◆ Job
Rewrite the material below, changing "Kontakti" to "Kontakt" and keeping everything else the same, and leave out the pictures.
(Beginning of Source material)
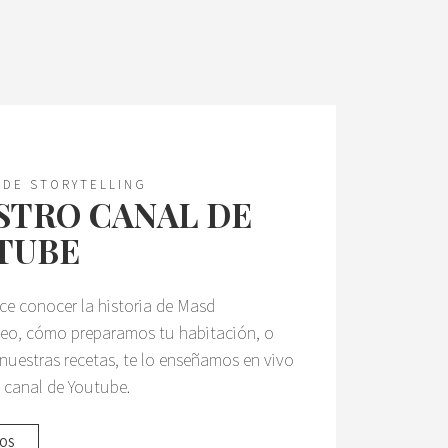
 DE STORYTELLING
STRO CANAL DE
TUBE
ece conocer la historia de Masd
neo, cómo preparamos tu habitación, o
nuestras recetas, te lo enseñamos en vivo
 canal de Youtube.
EOS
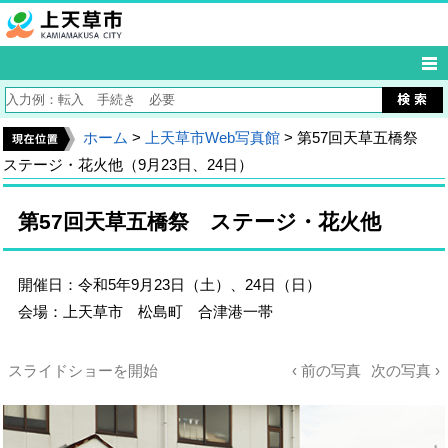
ホーム
>
上天草市Web写真館
> 第57回天草五橋祭
ステージ・花火他（9月23日、24日）
第57回天草五橋祭 ステージ・花火他
開催日：令和5年9月23日（土）、24日（日）
会場：上天草市 松島町 合津港一帯
スライドショーを開始
‹ 前の写真
次の写真 ›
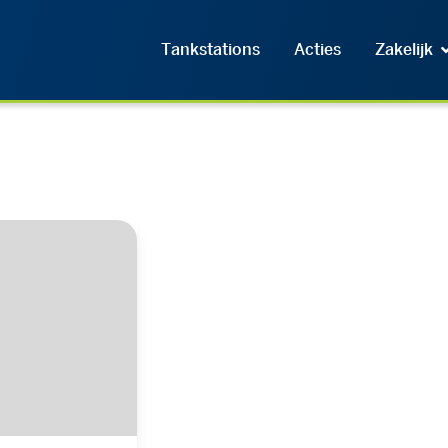
Tankstations
Acties
Zakelijk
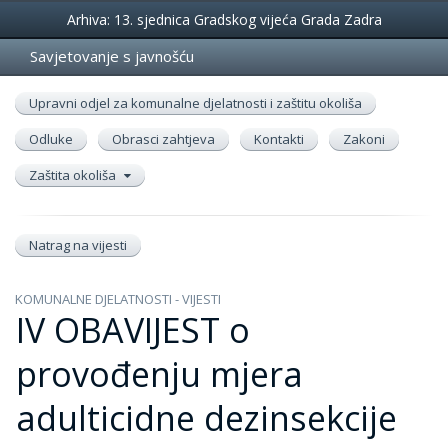
Događanja
Arhiva: 13. sjednica Gradskog vijeća Grada Zadra
Savjetovanje s javnošću
Upravni odjel za komunalne djelatnosti i zaštitu okoliša
Odluke
Obrasci zahtjeva
Kontakti
Zakoni
Zaštita okoliša
Natrag na vijesti
KOMUNALNE DJELATNOSTI - VIJESTI
IV OBAVIJEST o
provođenju mjera
adulticidne dezinsekcije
(End of Source material)
◆ Response box
 DE STORYTELLING
STRO CANAL DE
TUBE
ece conocer la historia de Masd
neo, cómo preparamos tu habitación, o
nuestras recetas, te lo enseñamos en vivo
 canal de Youtube.
EOS
ホーム
>
上天草市Web写真館
> 第57回天草五橋祭
ステージ・花火他（9月23日、24日）
第57回天草五橋祭 ステージ・花火他
開催日：令和5年9月23日（土）、24日（日）
会場：上天草市 松島町 合津港一帯
スライドショーを開始
‹ 前の写真
次の写真 ›
Tankstations
Acties
Zakelijk
Događanja
Arhiva: 13. sjednica Gradskog vijeća Grada Zadra
Savjetovanje s javnošću
Upravni odjel za komunalne djelatnosti i zaštitu okoliša
Odluke
Obrasci zahtjeva
Kontakt
Zakoni
Zaštita okoliša
Natrag na vijesti
KOMUNALNE DJELATNOSTI - VIJESTI
IV OBAVIJEST o
provođenju mjera
adulticidne dezinsekcije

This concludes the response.